Walnuts have many health benefits. They are known to show detoxifying, laxative, and anti-diabetic effects. Even though walnuts are widely used, their origin is unknown. There are some records suggesting that they originate from the Mediterranean, but it is also suggested they came from the East.
Walnut contains 7-10% of carbohydrates, 63% of fat, 17.8% of proteins, a low percentage of water, and 7.8% of dietary fiber. It also contains vitamins A, B1, B2, B3, B5, B6, C, and PP. Walnuts have minerals as well: potassium, calcium, phosphorus, magnesium, sodium, and iron. Due to their high level of fat, the energy value of 100g of walnuts is 350-680kcal.
The most significant elements walnuts contain are Omega-3 fatty acids and antioxidants.

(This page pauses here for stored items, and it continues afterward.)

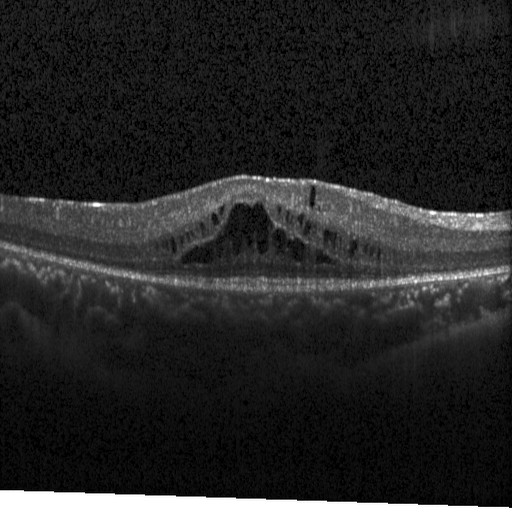 Macular scan; optical coherence tomography B-scan; acquired on a Heidelberg Spectralis.
Impression: diabetic macular edema.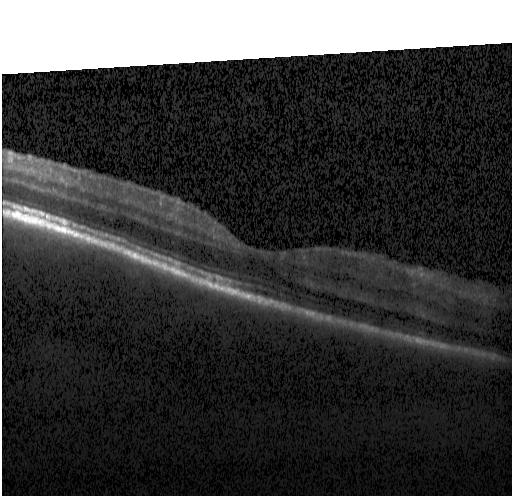
Spectral-domain optical coherence tomography. OCT B-scan. No evidence of choroidal neovascularization, diabetic macular edema, or drusen.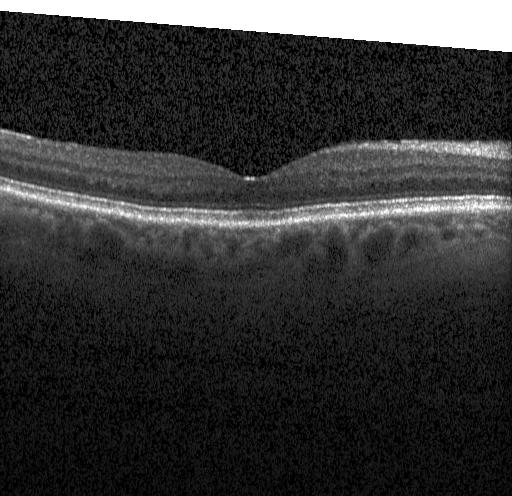 This B-scan demonstrates no evidence of choroidal neovascularization, diabetic macular edema, or drusen.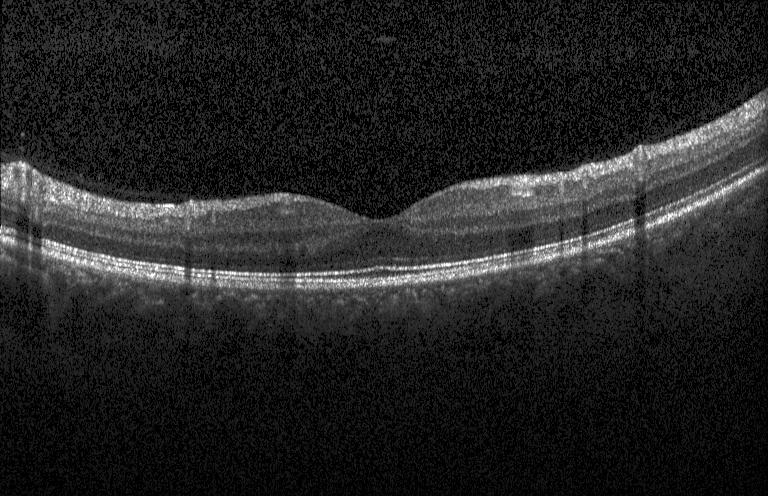
Diagnosis: no evidence of CNV, DME, or drusen.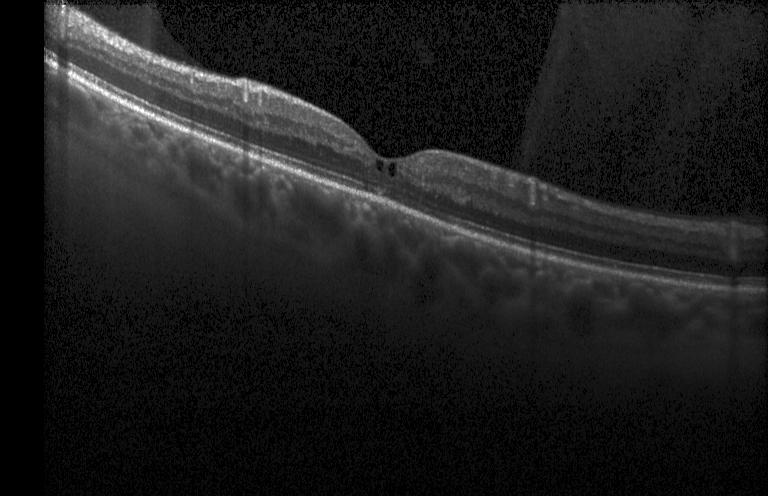
The scan shows diabetic macular edema (DME).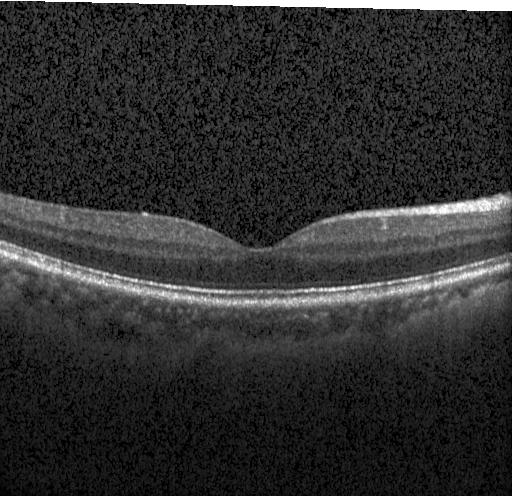
Optical coherence tomography B-scan. No choroidal neovascularization, diabetic macular edema, or drusen.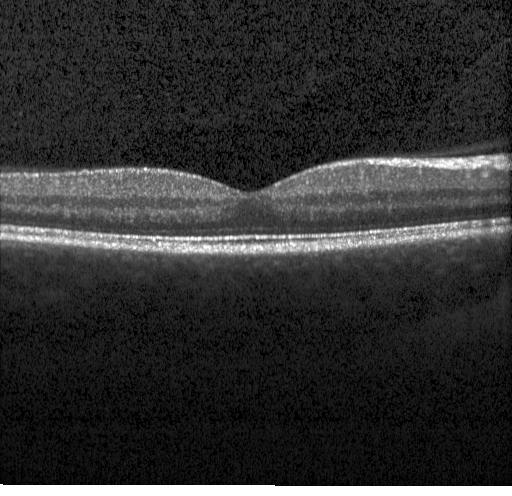
Macular scan, Heidelberg Spectralis OCT system, spectral-domain OCT, retinal OCT B-scan. Assessment: no CNV, no DME, and no drusen.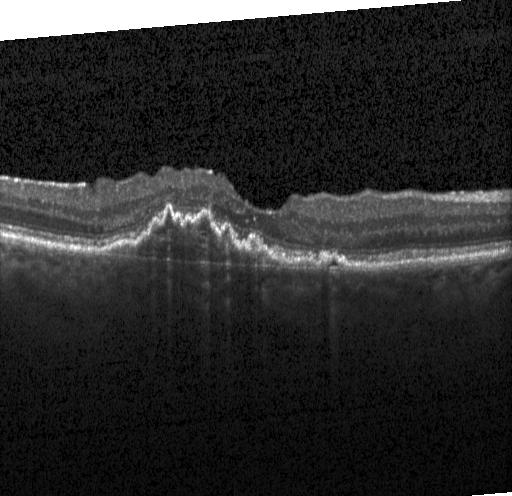
Retinal OCT cross-section.
OCT finding: choroidal neovascularization.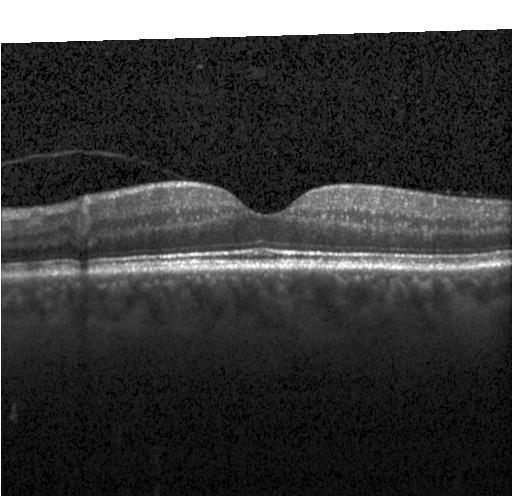 Macular OCT demonstrating no evidence of choroidal neovascularization, diabetic macular edema, or drusen.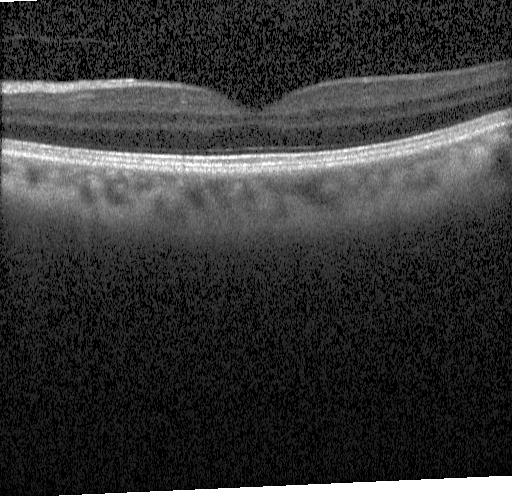 Spectral-domain optical coherence tomography; retinal OCT cross-section; through the macula — The scan shows no choroidal neovascularization, diabetic macular edema, or drusen.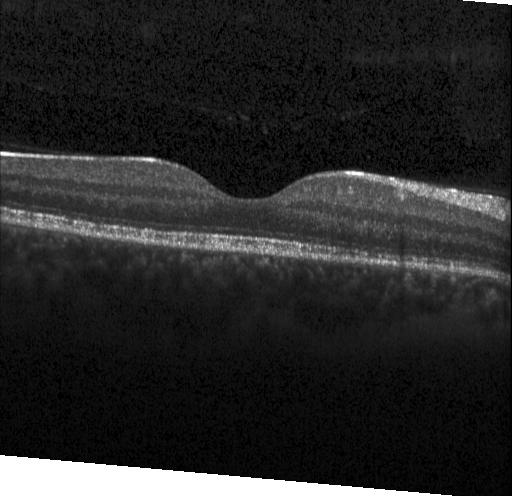

OCT finding: no CNV, no DME, and no drusen.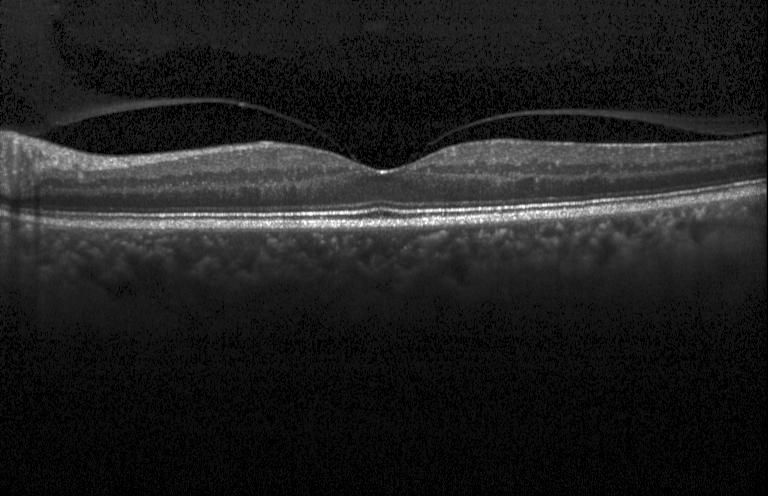
Diagnosis: no evidence of choroidal neovascularization, diabetic macular edema, or drusen.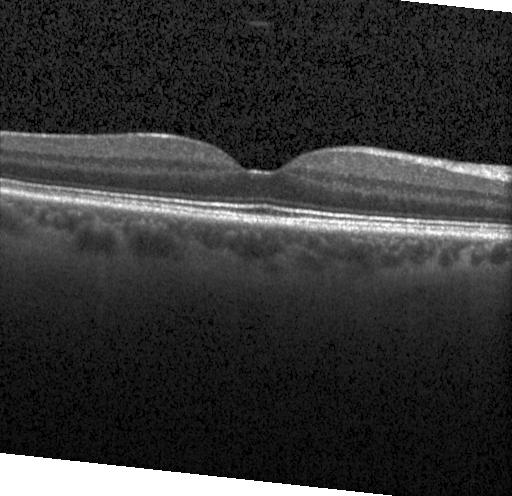 Impression: no choroidal neovascularization, no diabetic macular edema, and no drusen.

The consumption of only a few walnuts per day significantly reduces the risk of cardiovascular diseases.
Even though they are rich in fats, walnuts mainly contain monounsaturated fats, known for their ability to reduce levels of blood cholesterol and prevent oxidation of LDL (also known as bad cholesterol), thereby preventing its deposition in the artery walls and formatting plaque.
Since walnuts are very rich in dietary fiber and monounsaturated fatty acids, they are recommended for diabetics too, because they can help decrease the level of cholesterol and prevent angiopathy.